Georg hatte mich nicht gebeten, ihn zum Flieger zu bringen. Ich hatte nicht gefragt. Ich folgte dem Hauptthema der Streicher und ließ Georgs Flieger vor meinen Augen starten. Dann war er fort.
Zuerst war ich wütend. Ich spürte Verrat. In Stunden gemeinsamen Schweigens hatten wir uns darauf geeinigt, dass Georgs Leben vorbei war und auch ich schon den Zenit überschritten hatte. Aber dann schlichen sich Bilder von Palmen, Skylines von Städten und ein böser, wilder Rhythmus in mein Denken. Mein Gott, dachte ich, Brasilien ist herrlich und weit.
Statt der Welt zu zeigen, was eine Harke ist, hatte ich mich im Kleinkrieg mit Karen verzettelt, hatte mich betrunken, um Liebe gebettelt, Geschirr zerschlagen, Zusammengehörigkeit beschworen. Mit Vorwürfen und Gebrüll hatte ich gegen das Verschwinden der Liebe und Migräne, Übelkeit und Langeweile gekämpft.
Ich war vierundzwanzig, wurde fünfundzwanzig, und nichts hatte sich geändert.

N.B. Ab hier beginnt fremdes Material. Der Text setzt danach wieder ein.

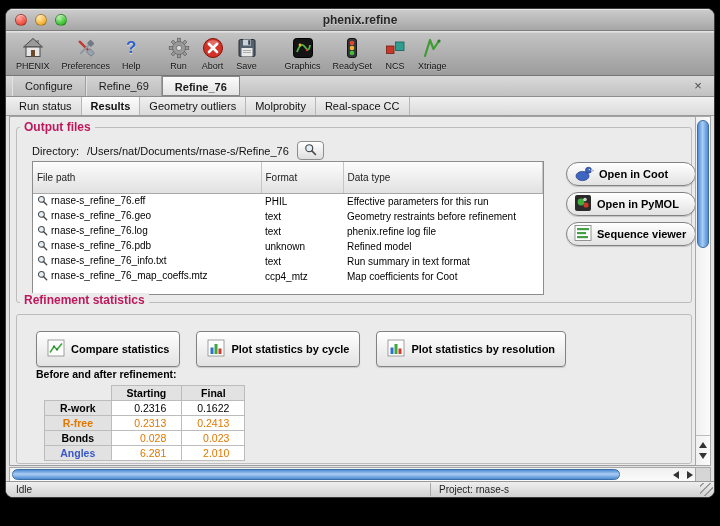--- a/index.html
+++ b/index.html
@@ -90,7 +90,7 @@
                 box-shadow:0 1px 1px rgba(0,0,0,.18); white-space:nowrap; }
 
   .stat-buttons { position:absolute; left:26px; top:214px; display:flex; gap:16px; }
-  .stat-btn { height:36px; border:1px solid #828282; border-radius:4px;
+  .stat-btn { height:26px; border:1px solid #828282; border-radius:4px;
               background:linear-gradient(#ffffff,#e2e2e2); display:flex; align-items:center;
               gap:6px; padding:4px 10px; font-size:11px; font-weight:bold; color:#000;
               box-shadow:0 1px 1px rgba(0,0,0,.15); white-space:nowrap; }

Mit fünfundzwanzig kann man nicht mehr tun, als ginge einen das alles nichts an. Mit fünfundzwanzig ist man nicht mehr jung. Dafür ist die Zeit zu schnell, auch wenn alle das Gegenteil behaupten. Es gibt keinen Grund, ihnen zu glauben. Sie sind nur auf ihre Sicherheit bedacht. Sie haben Angst. Sie haben Angst vor allen, bei denen der Verfall noch nicht soweit vorangeschritten ist. Sie sagen, dass man noch Zeit hat, dass man wählen kann. Das sind lauter Lügen. Sie wollen, dass man ihnen vom Leib bleibt. Deshalb erfinden sie das Ding mit der Sicherheit. Das mit der Sicherheit ist raffiniert. Verfall macht raffiniert. Verfall macht klug. Nur wer klug ist, kann sich den Bauspar- und Postsparbuchtrick ausdenken. Die Klugheit ist der einzig positive Aspekt des Verfalls. Wenn man das nicht schafft, kann man gleich einpacken. Das hat nichts mit Intelligenz zu tun. Mir haben sie
immer gesagt, ich sei intelligent. Es hat einen Scheiß genützt.
Nachdem die Platte zu Ende war, war ich traurig.
Ich hasse es, zurückzubleiben.
Es tat mir weh, dass Georg nicht mehr da war.